Instructions to follow: Set down every record below exactly as it appears, but without the pictures.

[Records to process — start]

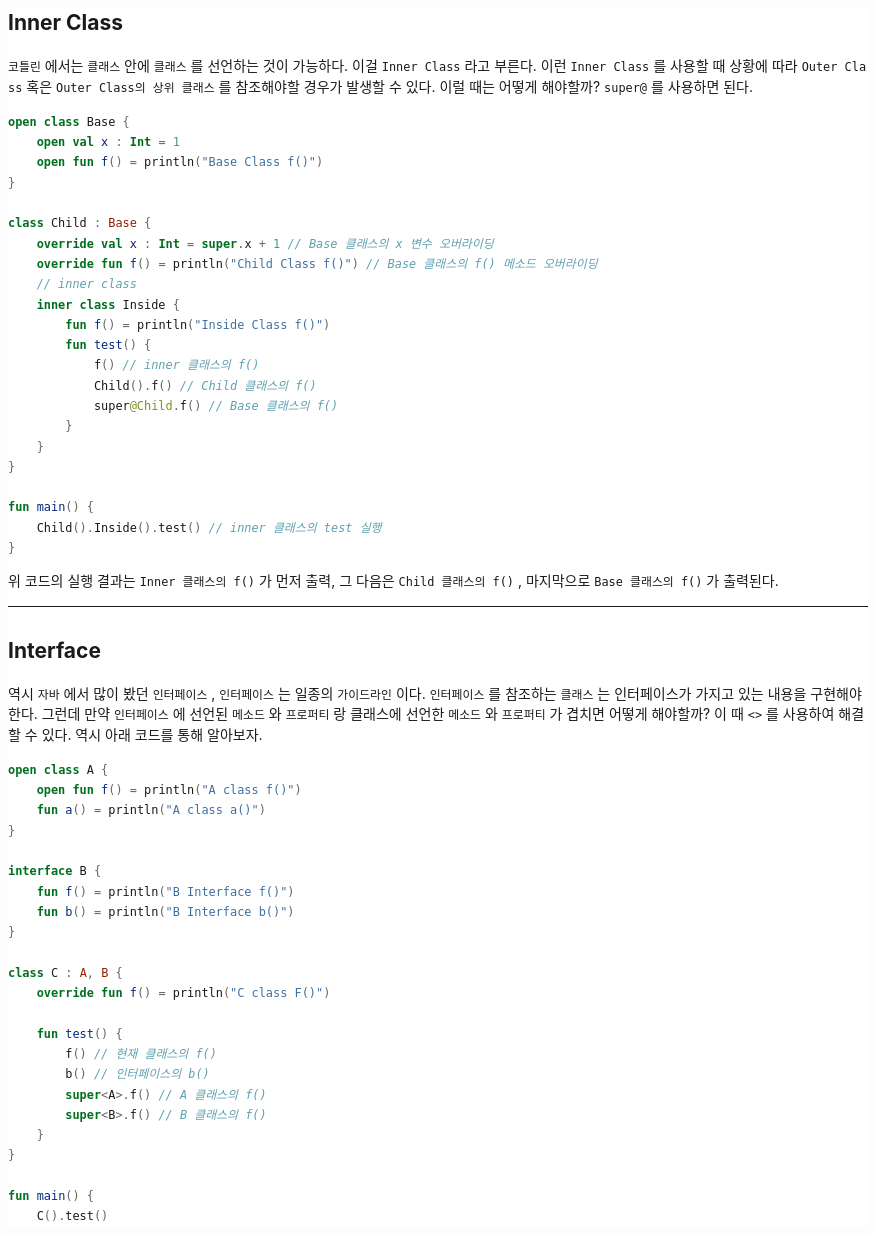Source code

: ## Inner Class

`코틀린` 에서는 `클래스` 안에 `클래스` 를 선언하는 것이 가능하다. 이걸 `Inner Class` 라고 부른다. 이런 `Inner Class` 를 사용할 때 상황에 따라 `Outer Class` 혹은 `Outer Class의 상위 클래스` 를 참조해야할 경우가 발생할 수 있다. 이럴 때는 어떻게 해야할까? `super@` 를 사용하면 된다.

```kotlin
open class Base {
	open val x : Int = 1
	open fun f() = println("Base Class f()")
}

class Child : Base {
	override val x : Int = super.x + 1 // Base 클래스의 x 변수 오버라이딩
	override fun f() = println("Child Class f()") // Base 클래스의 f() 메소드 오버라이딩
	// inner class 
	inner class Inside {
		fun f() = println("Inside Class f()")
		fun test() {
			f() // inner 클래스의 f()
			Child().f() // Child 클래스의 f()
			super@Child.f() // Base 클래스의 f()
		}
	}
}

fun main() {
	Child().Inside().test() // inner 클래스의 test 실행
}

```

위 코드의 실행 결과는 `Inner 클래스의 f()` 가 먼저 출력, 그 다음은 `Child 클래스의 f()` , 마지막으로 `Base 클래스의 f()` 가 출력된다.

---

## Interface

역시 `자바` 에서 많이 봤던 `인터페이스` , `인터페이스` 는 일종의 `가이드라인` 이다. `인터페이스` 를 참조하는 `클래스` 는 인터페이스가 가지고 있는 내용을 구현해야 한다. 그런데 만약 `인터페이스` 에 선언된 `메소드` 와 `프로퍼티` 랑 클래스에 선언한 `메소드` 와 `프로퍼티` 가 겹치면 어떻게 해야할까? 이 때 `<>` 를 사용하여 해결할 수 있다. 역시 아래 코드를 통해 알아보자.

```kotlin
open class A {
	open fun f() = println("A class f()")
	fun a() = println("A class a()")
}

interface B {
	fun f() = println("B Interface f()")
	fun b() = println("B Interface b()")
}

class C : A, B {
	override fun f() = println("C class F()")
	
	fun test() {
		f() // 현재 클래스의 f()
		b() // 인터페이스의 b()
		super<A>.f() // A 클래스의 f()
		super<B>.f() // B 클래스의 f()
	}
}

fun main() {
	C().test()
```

[Records to process — finish]

Response to this exercise:
Source code

: ## Inner Class

`코틀린` 에서는 `클래스` 안에 `클래스` 를 선언하는 것이 가능하다. 이걸 `Inner Class` 라고 부른다. 이런 `Inner Class` 를 사용할 때 상황에 따라 `Outer Class` 혹은 `Outer Class의 상위 클래스` 를 참조해야할 경우가 발생할 수 있다. 이럴 때는 어떻게 해야할까? `super@` 를 사용하면 된다.

```kotlin
open class Base {
	open val x : Int = 1
	open fun f() = println("Base Class f()")
}

class Child : Base {
	override val x : Int = super.x + 1 // Base 클래스의 x 변수 오버라이딩
	override fun f() = println("Child Class f()") // Base 클래스의 f() 메소드 오버라이딩
	// inner class 
	inner class Inside {
		fun f() = println("Inside Class f()")
		fun test() {
			f() // inner 클래스의 f()
			Child().f() // Child 클래스의 f()
			super@Child.f() // Base 클래스의 f()
		}
	}
}

fun main() {
	Child().Inside().test() // inner 클래스의 test 실행
}

```

위 코드의 실행 결과는 `Inner 클래스의 f()` 가 먼저 출력, 그 다음은 `Child 클래스의 f()` , 마지막으로 `Base 클래스의 f()` 가 출력된다.

---

## Interface

역시 `자바` 에서 많이 봤던 `인터페이스` , `인터페이스` 는 일종의 `가이드라인` 이다. `인터페이스` 를 참조하는 `클래스` 는 인터페이스가 가지고 있는 내용을 구현해야 한다. 그런데 만약 `인터페이스` 에 선언된 `메소드` 와 `프로퍼티` 랑 클래스에 선언한 `메소드` 와 `프로퍼티` 가 겹치면 어떻게 해야할까? 이 때 `<>` 를 사용하여 해결할 수 있다. 역시 아래 코드를 통해 알아보자.

```kotlin
open class A {
	open fun f() = println("A class f()")
	fun a() = println("A class a()")
}

interface B {
	fun f() = println("B Interface f()")
	fun b() = println("B Interface b()")
}

class C : A, B {
	override fun f() = println("C class F()")
	
	fun test() {
		f() // 현재 클래스의 f()
		b() // 인터페이스의 b()
		super<A>.f() // A 클래스의 f()
		super<B>.f() // B 클래스의 f()
	}
}

fun main() {
	C().test()
```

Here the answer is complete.